Ausnahme: Die im Kalenderjahr von demselben Bauunternehmer zu erbringenden Leistungen übersteigen voraussichtlich einen Wert von 15.000 Euro nicht, wenn ausschließlich von der Umsatzsteuer befreite Vermietungseinkünfte erzielt werden.

Praxis-Beispiel Vermieter V hat eine Eigentumswohnung, die er zu Wohnzwecken fremd vermietet. Weitere unternehmerische Tätigkeiten entfaltet V nicht. V lässt in der Wohnung anlässlich eines Mieterwechsels durch den Bauunternehmer B Parkett verlegen. Die Kosten hierfür betragen 10.000 Euro, zuzüglich 1.900 Euro Umsatzsteuer. Eine Freistellungsbescheinigung legt B nicht vor. Weitere Bauleistungen wird V voraussichtlich in dem Kalenderjahr von B nicht in Anspruch nehmen.

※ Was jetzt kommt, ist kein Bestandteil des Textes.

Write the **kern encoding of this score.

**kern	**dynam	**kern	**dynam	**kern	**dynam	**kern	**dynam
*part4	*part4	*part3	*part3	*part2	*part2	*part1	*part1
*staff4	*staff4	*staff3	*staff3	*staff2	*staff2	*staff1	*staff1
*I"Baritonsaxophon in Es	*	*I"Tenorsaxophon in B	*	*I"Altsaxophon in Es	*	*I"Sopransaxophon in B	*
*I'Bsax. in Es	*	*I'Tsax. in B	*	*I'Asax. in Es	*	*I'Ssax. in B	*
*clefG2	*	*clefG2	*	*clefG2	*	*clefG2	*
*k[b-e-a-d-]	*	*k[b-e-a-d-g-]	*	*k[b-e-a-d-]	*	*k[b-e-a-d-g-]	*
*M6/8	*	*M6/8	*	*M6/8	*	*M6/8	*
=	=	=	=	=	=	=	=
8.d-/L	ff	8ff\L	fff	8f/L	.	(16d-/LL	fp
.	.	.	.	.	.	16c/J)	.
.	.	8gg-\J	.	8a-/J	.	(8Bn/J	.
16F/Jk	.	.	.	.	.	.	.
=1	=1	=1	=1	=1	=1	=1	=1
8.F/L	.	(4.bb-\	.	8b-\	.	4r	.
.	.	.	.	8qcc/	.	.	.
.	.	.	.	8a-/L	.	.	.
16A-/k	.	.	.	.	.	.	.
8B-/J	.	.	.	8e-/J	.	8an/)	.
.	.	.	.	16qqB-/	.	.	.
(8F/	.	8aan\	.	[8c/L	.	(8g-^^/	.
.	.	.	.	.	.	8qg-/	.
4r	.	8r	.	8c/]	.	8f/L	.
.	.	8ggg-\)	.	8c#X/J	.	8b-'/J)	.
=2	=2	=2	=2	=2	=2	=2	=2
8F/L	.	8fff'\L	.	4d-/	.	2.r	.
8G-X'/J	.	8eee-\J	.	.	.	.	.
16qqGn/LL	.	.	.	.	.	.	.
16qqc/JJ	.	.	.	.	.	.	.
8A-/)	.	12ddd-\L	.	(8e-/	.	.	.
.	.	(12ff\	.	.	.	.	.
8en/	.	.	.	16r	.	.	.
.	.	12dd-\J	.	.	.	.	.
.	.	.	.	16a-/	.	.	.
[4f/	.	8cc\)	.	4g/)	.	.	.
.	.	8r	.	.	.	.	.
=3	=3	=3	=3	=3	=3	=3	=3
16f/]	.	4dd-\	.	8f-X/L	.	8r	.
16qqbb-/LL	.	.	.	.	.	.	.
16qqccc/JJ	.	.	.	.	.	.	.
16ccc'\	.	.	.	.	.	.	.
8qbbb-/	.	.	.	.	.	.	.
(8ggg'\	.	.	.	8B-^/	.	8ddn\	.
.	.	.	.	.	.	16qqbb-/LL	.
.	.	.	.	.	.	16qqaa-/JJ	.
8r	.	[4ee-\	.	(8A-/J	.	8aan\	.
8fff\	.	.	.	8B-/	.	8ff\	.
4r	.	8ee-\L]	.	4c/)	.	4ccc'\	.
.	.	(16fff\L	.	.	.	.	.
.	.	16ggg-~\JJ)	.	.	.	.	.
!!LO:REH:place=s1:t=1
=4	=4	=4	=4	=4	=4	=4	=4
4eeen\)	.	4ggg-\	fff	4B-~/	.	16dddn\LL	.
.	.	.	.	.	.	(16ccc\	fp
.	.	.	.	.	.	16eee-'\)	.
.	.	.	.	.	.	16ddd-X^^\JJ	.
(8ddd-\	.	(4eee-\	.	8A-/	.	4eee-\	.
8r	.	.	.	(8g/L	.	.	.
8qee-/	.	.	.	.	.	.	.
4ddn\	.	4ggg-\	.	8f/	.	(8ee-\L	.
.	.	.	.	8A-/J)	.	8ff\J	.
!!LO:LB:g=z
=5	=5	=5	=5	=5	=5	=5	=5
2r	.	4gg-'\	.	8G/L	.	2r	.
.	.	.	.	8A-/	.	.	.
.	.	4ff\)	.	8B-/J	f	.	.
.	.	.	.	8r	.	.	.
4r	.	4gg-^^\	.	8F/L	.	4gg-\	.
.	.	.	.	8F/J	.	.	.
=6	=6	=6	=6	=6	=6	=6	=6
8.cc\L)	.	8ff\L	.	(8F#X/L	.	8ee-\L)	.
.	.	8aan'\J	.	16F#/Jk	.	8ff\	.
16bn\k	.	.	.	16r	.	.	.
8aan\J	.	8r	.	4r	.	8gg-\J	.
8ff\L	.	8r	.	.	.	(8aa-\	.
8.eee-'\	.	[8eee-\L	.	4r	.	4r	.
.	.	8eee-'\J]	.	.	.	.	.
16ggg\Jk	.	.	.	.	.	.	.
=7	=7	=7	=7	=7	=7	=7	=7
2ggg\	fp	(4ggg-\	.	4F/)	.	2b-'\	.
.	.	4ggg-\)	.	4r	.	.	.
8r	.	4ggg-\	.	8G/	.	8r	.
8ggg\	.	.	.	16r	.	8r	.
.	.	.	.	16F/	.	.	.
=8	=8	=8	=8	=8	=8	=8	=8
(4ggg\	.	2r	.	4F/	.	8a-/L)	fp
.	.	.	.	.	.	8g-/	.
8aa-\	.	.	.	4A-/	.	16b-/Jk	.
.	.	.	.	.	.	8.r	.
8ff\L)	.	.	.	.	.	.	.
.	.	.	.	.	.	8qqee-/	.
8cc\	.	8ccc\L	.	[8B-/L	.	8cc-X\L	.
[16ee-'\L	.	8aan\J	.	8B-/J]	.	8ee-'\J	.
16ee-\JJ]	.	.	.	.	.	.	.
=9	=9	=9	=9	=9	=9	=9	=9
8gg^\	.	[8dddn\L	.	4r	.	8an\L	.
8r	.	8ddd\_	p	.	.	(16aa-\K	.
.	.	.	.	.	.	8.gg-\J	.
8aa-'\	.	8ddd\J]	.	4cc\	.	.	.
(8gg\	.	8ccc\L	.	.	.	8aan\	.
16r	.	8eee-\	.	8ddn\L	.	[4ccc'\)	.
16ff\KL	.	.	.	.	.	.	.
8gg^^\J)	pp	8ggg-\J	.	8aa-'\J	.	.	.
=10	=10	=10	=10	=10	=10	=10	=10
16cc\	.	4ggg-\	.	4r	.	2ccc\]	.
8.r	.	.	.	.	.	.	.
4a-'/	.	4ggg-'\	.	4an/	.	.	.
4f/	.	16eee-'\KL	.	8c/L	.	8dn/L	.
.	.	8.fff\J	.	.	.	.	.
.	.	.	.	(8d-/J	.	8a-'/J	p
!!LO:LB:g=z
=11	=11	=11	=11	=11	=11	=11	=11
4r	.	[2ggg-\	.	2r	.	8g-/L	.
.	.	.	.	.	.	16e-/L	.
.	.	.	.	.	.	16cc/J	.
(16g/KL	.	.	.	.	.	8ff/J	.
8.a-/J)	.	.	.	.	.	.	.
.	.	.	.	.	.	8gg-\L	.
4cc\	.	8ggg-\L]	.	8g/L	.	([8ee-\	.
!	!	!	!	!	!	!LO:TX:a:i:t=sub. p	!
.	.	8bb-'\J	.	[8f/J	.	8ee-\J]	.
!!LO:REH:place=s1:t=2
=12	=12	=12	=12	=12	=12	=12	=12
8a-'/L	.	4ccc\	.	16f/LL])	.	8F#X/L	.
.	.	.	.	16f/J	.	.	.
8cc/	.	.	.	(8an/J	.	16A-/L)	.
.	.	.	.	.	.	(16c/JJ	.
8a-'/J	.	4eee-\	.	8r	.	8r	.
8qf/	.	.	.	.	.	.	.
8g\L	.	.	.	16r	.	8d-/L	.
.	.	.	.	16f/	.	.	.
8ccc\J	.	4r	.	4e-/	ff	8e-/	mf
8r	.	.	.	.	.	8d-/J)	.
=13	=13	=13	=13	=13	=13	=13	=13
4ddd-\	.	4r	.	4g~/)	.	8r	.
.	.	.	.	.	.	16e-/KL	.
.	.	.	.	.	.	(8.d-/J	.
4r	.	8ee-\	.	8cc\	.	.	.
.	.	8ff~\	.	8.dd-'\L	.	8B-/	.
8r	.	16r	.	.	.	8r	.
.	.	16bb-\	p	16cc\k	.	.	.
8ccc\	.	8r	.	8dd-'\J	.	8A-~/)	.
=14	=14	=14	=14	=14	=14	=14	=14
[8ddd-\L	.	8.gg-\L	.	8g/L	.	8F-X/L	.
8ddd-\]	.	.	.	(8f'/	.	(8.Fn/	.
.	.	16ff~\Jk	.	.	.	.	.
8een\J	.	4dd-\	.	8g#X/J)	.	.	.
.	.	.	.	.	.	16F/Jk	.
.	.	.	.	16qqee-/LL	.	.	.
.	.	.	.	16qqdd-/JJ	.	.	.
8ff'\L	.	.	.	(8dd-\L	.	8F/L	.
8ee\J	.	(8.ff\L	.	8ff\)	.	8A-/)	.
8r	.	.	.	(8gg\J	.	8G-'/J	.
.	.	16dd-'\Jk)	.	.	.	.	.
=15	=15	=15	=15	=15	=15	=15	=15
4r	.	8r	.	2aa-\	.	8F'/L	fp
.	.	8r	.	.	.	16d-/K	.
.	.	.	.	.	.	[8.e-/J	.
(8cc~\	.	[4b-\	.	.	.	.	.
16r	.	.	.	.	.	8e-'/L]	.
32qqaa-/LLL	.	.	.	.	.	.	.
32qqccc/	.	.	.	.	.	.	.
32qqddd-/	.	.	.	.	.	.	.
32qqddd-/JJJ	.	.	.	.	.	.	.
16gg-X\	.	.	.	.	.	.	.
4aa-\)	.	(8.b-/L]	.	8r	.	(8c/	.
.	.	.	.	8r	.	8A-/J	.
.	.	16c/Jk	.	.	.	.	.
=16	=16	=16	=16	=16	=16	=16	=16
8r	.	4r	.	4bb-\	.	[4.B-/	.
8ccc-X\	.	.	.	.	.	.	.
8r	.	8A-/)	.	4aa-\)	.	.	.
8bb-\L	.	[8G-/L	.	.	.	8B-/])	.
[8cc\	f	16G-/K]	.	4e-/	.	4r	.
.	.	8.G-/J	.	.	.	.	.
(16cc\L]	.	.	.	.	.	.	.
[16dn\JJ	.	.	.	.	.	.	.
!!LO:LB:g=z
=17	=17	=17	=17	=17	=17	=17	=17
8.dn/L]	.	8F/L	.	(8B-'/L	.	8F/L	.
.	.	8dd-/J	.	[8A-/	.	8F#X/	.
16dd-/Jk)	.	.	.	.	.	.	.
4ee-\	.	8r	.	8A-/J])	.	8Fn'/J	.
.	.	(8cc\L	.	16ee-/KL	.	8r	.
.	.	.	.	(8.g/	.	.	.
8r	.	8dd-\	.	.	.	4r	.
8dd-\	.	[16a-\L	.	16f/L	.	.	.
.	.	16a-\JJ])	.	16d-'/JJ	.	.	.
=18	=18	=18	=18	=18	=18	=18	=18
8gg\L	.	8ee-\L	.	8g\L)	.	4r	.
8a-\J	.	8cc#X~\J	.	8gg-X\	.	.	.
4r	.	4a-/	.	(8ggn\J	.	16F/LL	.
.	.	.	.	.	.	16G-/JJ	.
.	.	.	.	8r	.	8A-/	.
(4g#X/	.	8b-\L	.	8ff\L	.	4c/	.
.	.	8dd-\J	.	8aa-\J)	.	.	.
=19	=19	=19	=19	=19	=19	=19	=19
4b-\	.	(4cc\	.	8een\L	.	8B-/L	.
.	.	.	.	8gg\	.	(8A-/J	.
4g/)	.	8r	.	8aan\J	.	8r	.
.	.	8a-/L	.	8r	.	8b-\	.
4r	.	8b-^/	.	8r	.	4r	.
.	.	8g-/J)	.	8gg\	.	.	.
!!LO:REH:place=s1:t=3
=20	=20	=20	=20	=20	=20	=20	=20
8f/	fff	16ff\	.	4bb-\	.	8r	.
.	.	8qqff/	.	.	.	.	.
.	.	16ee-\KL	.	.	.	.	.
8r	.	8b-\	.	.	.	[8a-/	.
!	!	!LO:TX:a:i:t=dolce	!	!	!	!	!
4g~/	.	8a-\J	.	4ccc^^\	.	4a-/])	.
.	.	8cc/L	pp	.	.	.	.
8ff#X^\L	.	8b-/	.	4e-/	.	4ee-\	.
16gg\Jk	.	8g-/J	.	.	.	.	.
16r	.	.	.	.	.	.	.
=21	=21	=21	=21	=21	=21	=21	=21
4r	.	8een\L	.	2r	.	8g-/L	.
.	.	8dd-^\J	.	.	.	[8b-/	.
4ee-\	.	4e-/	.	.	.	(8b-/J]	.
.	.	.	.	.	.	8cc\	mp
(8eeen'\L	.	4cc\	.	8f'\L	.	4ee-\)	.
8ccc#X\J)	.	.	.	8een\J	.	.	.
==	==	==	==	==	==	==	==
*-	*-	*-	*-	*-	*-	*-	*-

V kann das Gesamtentgelt in Höhe von 11.900 Euro dem B in voller Höhe überweisen. Einen Abzug braucht er nicht vorzunehmen. V erbringt nur umsatzsteuerfreie Vermietungsleistungen, deshalb gilt die Freigrenze von 15.000 Euro pro Kalenderjahr.

Auch private Vermieter von Immobilien sind Unternehmer, die zum Einbehalt der Bauabzugsteuer verpflichtet sind. Doch eine Verpflichtung gilt für Vermieter nur, wenn Sie mehr als zwei Immobilien vermieten.

Dieser Beitrag wurde am 24. Februar 2017 aktualisiert.